**TAREFAS:**
1. No texto sobre tatuagens em concursos, reescreva o trecho que começa com as palavras "O Supremo Tribunal" e termina em "ou função pública.", substituindo "Plenário Virtual" por "Plenário presencial".
2. De acordo com o texto sobre tatuagens em concursos, por que o Estado recorreu da decisão de primeira instância? Responda em uma a três frases.

═════ TEXTO DE ORIGEM ═════

O Supremo Tribunal Federal (STF) irá decidir se é constitucional a proibição de certos tipos de tatuagens a candidatos a cargo público contida em leis e editais de concurso público. A questão será analisada no Recurso Extraordinário (RE) 898450, interposto por um candidato ao cargo de soldado da Polícia Militar de São Paulo contra acórdão do Tribunal de Justiça local (TJ-SP) que reformou decisão de primeira instância e manteve sua desclassificação do concurso. O RE, de relatoria do ministro Luiz Fux, teve repercussão geral reconhecida pelo Plenário Virtual e irá definir se o fato de uma pessoa possuir determinado tipo de tatuagem seria circunstância idônea e proporcional a impedi-lo de ingressar em cargo, emprego ou função pública.
No caso dos autos, o candidato obteve, em primeira instância, decisão favorável em mandado de segurança impetrado contra sua exclusão do concurso público para o preenchimento de vagas de soldado de 2ª classe depois que, em exame médico, foi constatado que possui uma tatuagem em sua perna direita que estaria em desacordo com as normas do edital. O Estado recorreu alegando que o edital estabeleceu, de forma objetiva, parâmetros para admissão de tatuagens, mas que o candidato não se enquadrava nessas normas.

═════ CONJUNTO DE DADOS ═════

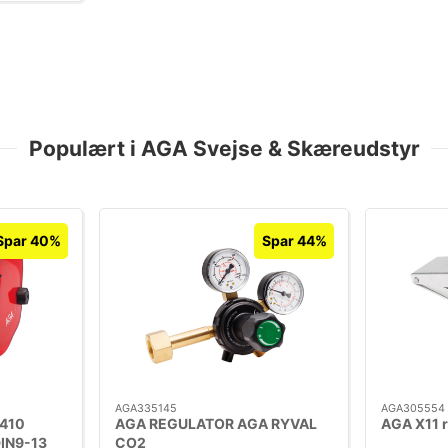
Populært i AGA Svejse & Skæreudstyr
Spar 40%
Spar 44%
AGA335145
AGA305554
E410
AGA REGULATOR AGA RYVAL
AGA X11 
DIN9-13
CO2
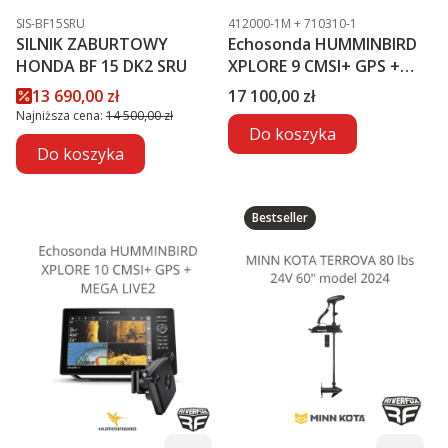
Kod produktu
Kod produktu
SIS-BF15SRU
412000-1M + 710310-1
SILNIK ZABURTOWY
Echosonda HUMMINBIRD
HONDA BF 15 DK2 SRU
XPLORE 9 CMSI+ GPS +
MEGA LIVE2
Cena promocyjna
Cena
13 690,00 zł
17 100,00 zł
Najniższa cena:
14 500,00 zł
Do koszyka
Do koszyka
Bestseller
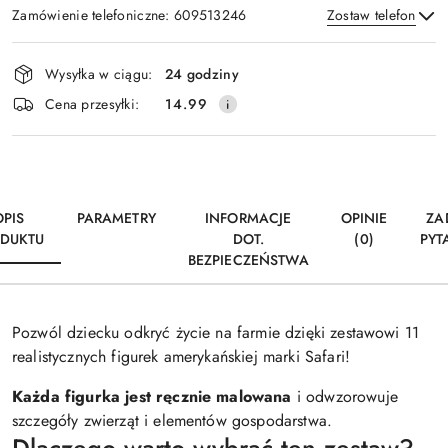
Zamówienie telefoniczne: 609513246
Zostaw telefon
Dostępność
Wysyłka w ciągu:
24 godziny
i
Wyślij
Cena przesyłki:
14.99
dostawa
OPIS
PARAMETRY
INFORMACJE
OPINIE
ZA
DUKTU
DOT.
(0)
PYT
BEZPIECZEŃSTWA
Pozwól dziecku odkryć życie na farmie dzięki zestawowi 11
realistycznych figurek amerykańskiej marki Safari!
Każda figurka jest ręcznie malowana
i odwzorowuje
szczegóły zwierząt i elementów gospodarstwa.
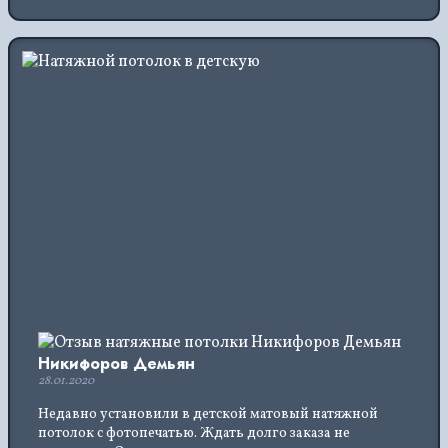
Никифоров Демьян
28.01.2020
Недавно установили в детской матовый натяжной
потолок с фотопечатью. Ждать долго заказа не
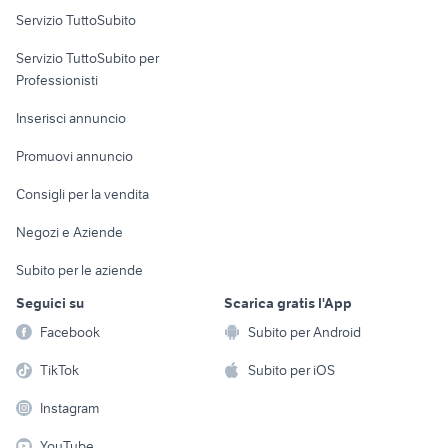
Servizio TuttoSubito
elettronica
per la casa e la
sports e hobby
Servizio TuttoSubito per
persona
Informatica
Animali
Professionisti
Arredamento e
Console e
Accessori per
Casalinghi
Inserisci annuncio
Videogiochi
animali
Elettrodomestici
Promuovi annuncio
Audio/Video
Musica e Film
Giardino e Fai da te
Consigli per la vendita
Fotografia
Libri e Riviste
Abbigliamento e
Negozi e Aziende
Telefonia
Strumenti Musicali
Accessori
Subito per le aziende
Sports
Tutto per i bambini
Seguici su
Scarica gratis l'App
Biciclette
Facebook
Subito per Android
Collezionismo
TikTok
Subito per iOS
Instagram
YouTube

═════

**RESPOSTAS ESPERADAS:**
1.
O Supremo Tribunal Federal (STF) irá decidir se é constitucional a proibição de certos tipos de tatuagens a candidatos a cargo público contida em leis e editais de concurso público. A questão será analisada no Recurso Extraordinário (RE) 898450, interposto por um candidato ao cargo de soldado da Polícia Militar de São Paulo contra acórdão do Tribunal de Justiça local (TJ-SP) que reformou decisão de primeira instância e manteve sua desclassificação do concurso. O RE, de relatoria do ministro Luiz Fux, teve repercussão geral reconhecida pelo Plenário presencial e irá definir se o fato de uma pessoa possuir determinado tipo de tatuagem seria circunstância idônea e proporcional a impedi-lo de ingressar em cargo, emprego ou função pública.

2. O Estado recorreu porque, segundo ele, o edital estabeleceu de forma objetiva parâmetros para a admissão de tatuagens. O candidato não se enquadrava nessas normas.